(Collected data)
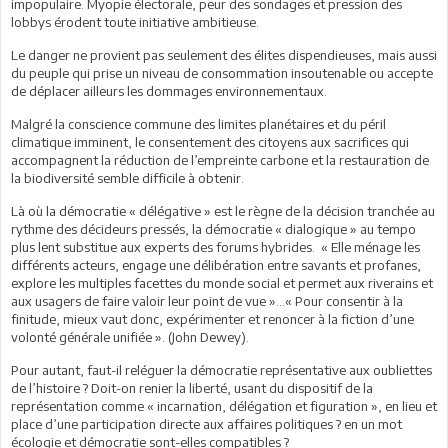
impopulaire. Myopie électorale, peur des sondages et pression des
lobbys érodent toute initiative ambitieuse.
Le danger ne provient pas seulement des élites dispendieuses, mais aussi
du peuple qui prise un niveau de consommation insoutenable ou accepte
de déplacer ailleurs les dommages environnementaux.
Malgré la conscience commune des limites planétaires et du péril
climatique imminent, le consentement des citoyens aux sacrifices qui
accompagnent la réduction de l’empreinte carbone et la restauration de
la biodiversité semble difficile à obtenir.
Là où la démocratie « délégative » est le règne de la décision tranchée au
rythme des décideurs pressés, la démocratie « dialogique » au tempo
plus lent substitue aux experts des forums hybrides. « Elle ménage les
différents acteurs, engage une délibération entre savants et profanes,
explore les multiples facettes du monde social et permet aux riverains et
aux usagers de faire valoir leur point de vue »...« Pour consentir à la
finitude, mieux vaut donc, expérimenter et renoncer à la fiction d’une
volonté générale unifiée ». (John Dewey).
Pour autant, faut-il reléguer la démocratie représentative aux oubliettes
de l’histoire ? Doit-on renier la liberté, usant du dispositif de la
représentation comme « incarnation, délégation et figuration », en lieu et
place d’une participation directe aux affaires politiques ? en un mot
écologie et démocratie sont-elles compatibles ?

Exercise: Extract every line of text from the data and reproduce each one without alteration, omitting the pictures.

Response below:
impopulaire. Myopie électorale, peur des sondages et pression des
lobbys érodent toute initiative ambitieuse.
Le danger ne provient pas seulement des élites dispendieuses, mais aussi
du peuple qui prise un niveau de consommation insoutenable ou accepte
de déplacer ailleurs les dommages environnementaux.
Malgré la conscience commune des limites planétaires et du péril
climatique imminent, le consentement des citoyens aux sacrifices qui
accompagnent la réduction de l’empreinte carbone et la restauration de
la biodiversité semble difficile à obtenir.
Là où la démocratie « délégative » est le règne de la décision tranchée au
rythme des décideurs pressés, la démocratie « dialogique » au tempo
plus lent substitue aux experts des forums hybrides. « Elle ménage les
différents acteurs, engage une délibération entre savants et profanes,
explore les multiples facettes du monde social et permet aux riverains et
aux usagers de faire valoir leur point de vue »...« Pour consentir à la
finitude, mieux vaut donc, expérimenter et renoncer à la fiction d’une
volonté générale unifiée ». (John Dewey).
Pour autant, faut-il reléguer la démocratie représentative aux oubliettes
de l’histoire ? Doit-on renier la liberté, usant du dispositif de la
représentation comme « incarnation, délégation et figuration », en lieu et
place d’une participation directe aux affaires politiques ? en un mot
écologie et démocratie sont-elles compatibles ?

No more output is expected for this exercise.